Talking To Your Teens & Encouraging Them To Talk To You

Remember when your teenagers were young children who actually wanted to spend time with you?  Now, it seems that in the blink of an eye, they morphed into surly kids who are more interested in their friends and the Internet than talking to you.  Although frustrating for parents, this is a normal stage.  So what do you do?  How do you talk to teens so they don’t tune you out?  And how do you get them to talk to you?

Ask as few questions as possible.  Questioning teens tends to close them down. Instead, make statements that don’t demand a response, such as, “I’ve been wondering what you think about your new coach.”  If you get an exceptionally brief response, that’s OK, because you were just wondering aloud.  Now that they know you are interested, they may tell you more later.

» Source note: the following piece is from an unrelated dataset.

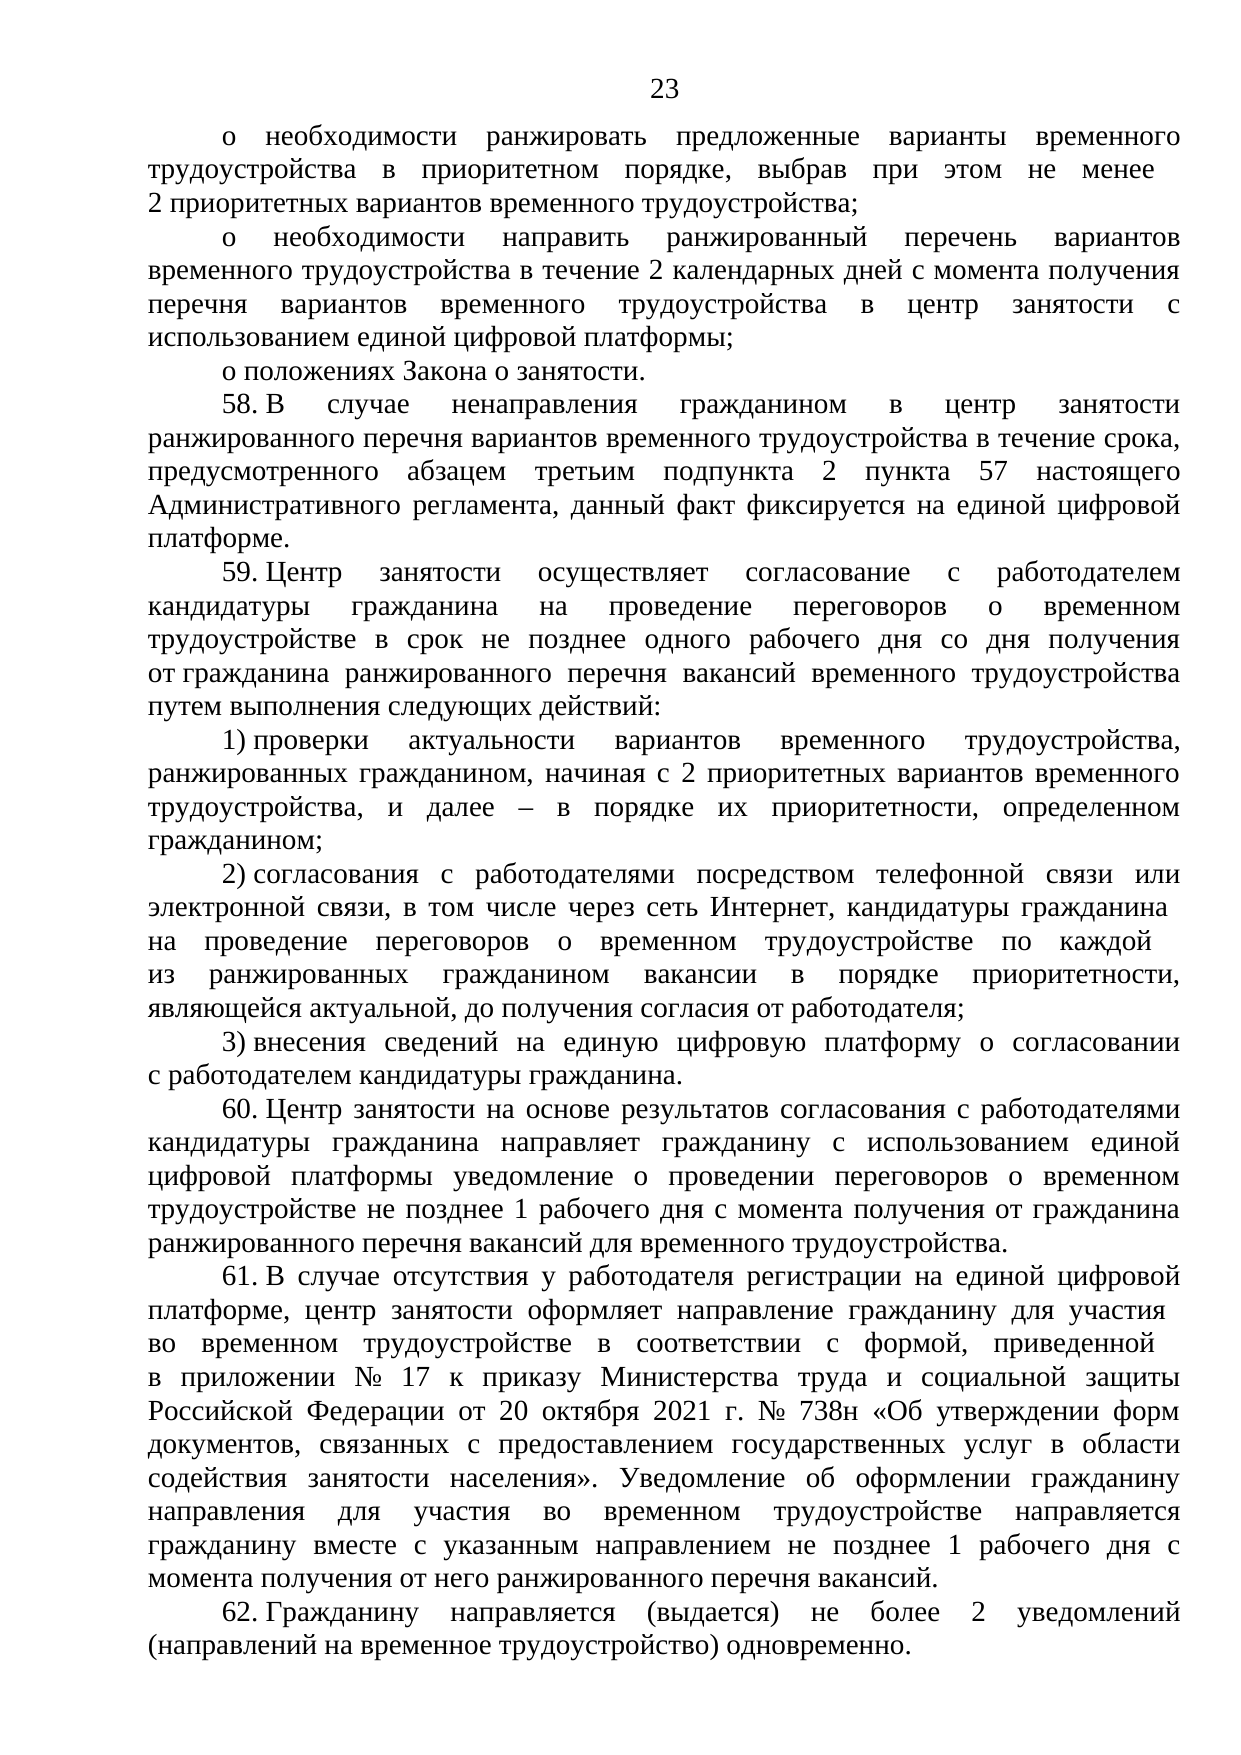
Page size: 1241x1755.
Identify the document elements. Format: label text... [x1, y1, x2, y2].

When teaching, be brief.  Keep “lectures” down to three sentences.  Your teens are smart and they’ll get it.  Going on and on will not increase their understanding; it will just tempt them to tune you out faster.

When disciplining, respect your teen.  Let your teen know they are a good kid; it was just their behavior that was a bad choice.

Listen for windows of opportunity.  These are brief statements from your teen which appear to be random.  For example, while driving to music practice, your teen may say out of the blue, “Mrs. Connor (the homeroom teacher) is way too intense.”  All you have to say in response is “Oh, really?”  This lets them know you want to hear more.

Listen (be silent) even when you disagree.  Your teen is exploring their independence by saying their thoughts aloud.  Hear what they have to say.  You can state your opinion at a later time.  If it’s a health or safety issue, though, you should tell your teen your opinion as soon as they’re done talking.

Talking and listening in this way will help your teen see you as less invasive and more mellow.  In turn, it will increase their connection to you.  Your teen wants and needs to be able to talk to you.  Following these guidelines for talking with teens can help create the right environment for him or her to open up.